About ten years ago, my paternal grandmother, Grandma Jeanne, passed away.  She was a giant figure in my childhood, and in our family, and I want to share a few reflections about her.

Thanksgiving was her holiday, which is to say, it was our holiday with her.  This was fairly significant when I was young, because she lived in California, and we were in Kentucky.  Each year, she would make the trek across the country to join us for the holiday meal.  I don’t think she missed a single one.

Her life was one of glamour and intrigue.  She married several times, including my grandfather, twice.  She was tall and elegant, always wearing huge jewelry and displaying amazing works of original art in her home.  She worked, and had some hazy ties to the mafia, eventually running into trouble with law enforcement when she refused to snitch.  I’m told that a former Las Vegas mayor still owes her lunch.

Her voice was loud, her wit was sharp, and her tone often stern.  She didn’t need to spank her kids or grandkids; after two minutes of reprimand by Grandma Jeanne, a spanking would have been a welcome reprieve.  She had two children: my dad, and a daughter who died way, way too young.  Aside from my siblings and I, she had another grandson, my cousin Jasha, and she lived just long enough to become a great-grandmother thanks to him.

In her later years, she moved to Kentucky to be closer to my dad.  We started a family tradition of having a bagel brunch at her home each Sunday.  It was an opportunity for us to spend time together as a family each week, and to really be active in each other’s lives.

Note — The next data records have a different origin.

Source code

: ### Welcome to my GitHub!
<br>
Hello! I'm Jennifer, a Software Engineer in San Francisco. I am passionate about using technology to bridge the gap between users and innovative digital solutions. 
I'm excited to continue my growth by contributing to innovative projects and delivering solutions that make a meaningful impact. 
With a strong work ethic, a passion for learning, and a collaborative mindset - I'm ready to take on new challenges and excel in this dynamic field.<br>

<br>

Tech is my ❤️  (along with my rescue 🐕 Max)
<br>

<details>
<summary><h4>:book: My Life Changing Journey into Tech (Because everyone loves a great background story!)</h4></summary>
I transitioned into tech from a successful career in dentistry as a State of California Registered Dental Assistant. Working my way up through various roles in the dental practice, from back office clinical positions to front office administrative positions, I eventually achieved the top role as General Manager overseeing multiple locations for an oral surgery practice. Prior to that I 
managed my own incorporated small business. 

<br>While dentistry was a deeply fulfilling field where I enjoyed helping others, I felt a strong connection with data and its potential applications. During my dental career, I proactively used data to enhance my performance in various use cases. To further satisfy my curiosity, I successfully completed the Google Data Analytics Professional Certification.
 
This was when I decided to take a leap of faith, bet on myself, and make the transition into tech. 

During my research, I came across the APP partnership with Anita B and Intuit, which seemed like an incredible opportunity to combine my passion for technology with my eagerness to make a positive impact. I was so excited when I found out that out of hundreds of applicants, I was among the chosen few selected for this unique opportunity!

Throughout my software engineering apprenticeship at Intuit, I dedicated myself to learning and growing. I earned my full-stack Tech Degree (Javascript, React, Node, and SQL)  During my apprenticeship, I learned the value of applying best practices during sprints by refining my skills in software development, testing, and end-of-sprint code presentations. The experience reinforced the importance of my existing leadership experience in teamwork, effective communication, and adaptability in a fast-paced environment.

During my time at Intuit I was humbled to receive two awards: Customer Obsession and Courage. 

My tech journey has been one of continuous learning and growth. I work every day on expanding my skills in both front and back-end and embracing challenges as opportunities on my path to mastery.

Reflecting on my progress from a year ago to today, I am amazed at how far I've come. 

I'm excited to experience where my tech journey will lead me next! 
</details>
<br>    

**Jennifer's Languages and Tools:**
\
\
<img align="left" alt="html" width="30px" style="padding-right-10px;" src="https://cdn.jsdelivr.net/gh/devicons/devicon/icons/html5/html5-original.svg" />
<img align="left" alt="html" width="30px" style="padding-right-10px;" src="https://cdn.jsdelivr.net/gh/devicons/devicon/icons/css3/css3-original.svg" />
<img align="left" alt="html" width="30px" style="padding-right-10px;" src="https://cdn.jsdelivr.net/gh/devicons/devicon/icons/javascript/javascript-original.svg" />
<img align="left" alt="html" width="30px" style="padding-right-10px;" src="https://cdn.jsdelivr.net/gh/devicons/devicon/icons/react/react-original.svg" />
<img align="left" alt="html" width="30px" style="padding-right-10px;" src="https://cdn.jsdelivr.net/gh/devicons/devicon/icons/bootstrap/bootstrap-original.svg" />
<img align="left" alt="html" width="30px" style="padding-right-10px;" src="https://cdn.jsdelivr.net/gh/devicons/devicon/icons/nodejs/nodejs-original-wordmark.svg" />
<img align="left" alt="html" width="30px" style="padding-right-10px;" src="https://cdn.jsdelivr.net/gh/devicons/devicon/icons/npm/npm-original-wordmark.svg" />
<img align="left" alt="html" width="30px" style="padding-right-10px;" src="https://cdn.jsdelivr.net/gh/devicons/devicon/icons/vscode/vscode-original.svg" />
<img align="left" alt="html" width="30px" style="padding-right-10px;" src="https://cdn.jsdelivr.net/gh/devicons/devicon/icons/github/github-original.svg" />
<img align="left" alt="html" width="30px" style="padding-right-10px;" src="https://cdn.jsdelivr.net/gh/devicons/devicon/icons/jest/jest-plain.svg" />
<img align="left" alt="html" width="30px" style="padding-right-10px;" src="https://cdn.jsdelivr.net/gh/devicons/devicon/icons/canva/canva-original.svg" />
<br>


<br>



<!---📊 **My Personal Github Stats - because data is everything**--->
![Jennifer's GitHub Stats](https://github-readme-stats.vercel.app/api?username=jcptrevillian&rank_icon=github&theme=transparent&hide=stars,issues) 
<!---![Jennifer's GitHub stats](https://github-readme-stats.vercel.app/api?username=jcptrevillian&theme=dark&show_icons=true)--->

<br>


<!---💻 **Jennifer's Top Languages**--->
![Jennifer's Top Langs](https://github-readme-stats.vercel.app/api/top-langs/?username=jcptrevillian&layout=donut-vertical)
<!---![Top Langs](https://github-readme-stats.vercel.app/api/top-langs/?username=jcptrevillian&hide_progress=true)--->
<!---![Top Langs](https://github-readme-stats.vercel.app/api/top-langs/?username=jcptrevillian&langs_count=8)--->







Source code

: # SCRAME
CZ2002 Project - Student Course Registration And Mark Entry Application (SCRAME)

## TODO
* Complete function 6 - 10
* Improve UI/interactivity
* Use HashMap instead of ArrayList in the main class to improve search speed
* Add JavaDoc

She was a heavy smoker, and in her later years developed emphysema.  She couldn’t get around very easily, and soon became virtually confined to her home, dependent on a breathing machine.  As an invincible teenager, I used to smoke with her after our folks left.  Grandma and I had a special camaraderie, and we shared stories from her life, and mine.

Complications from smoking took her life, in the end, ten years ago this spring.

When she passed, I received three items to remember her by.  The first is a keychain I wove for her at summer camp as a small child, twisted bits of much-abused leather, which I still use every day.  The second is a bright orange sports coat, a relic from her glamorous days on the West Coast.  I wear it occasionally to whimsical parties, and it never fails to make an impression.

The last is a two foot high replica of a Rodin statue, depicting a man kneeling in front of a nude woman, kissing her midsection.  When we would visit Grandma Jeanne as children, she would hide that piece, since it was considered too erotic for kids.

For the longest time, both she and my dad told me it was Rodin’s “The Kiss,” but last year I learned that it is actually a different work, called “The Eternal Idol,” a small piece from his master work “The Gates of Hell.”  Funny, the disillusionment of learning that something you learned young and were very sure about was totally wrong.  Today, it sits in a place of honor on my bookshelf.

Grandma Jeanne may be gone, but she is certainly not forgotten.  I’m reminded of her style, her wit, and her contagious laugh almost every day.

One last note: after she passed, my family stopped doing Thanksgiving together.  Her last year with us was the last time my immediate family all gathered for the holiday meal.  Last November, four of us got together and decided that we need to rekindle that tradition, and with any luck, this year will bring us all together again.  Grandma Jeanne won’t be with us, except in spirit.

I’m thankful she was a part of my life.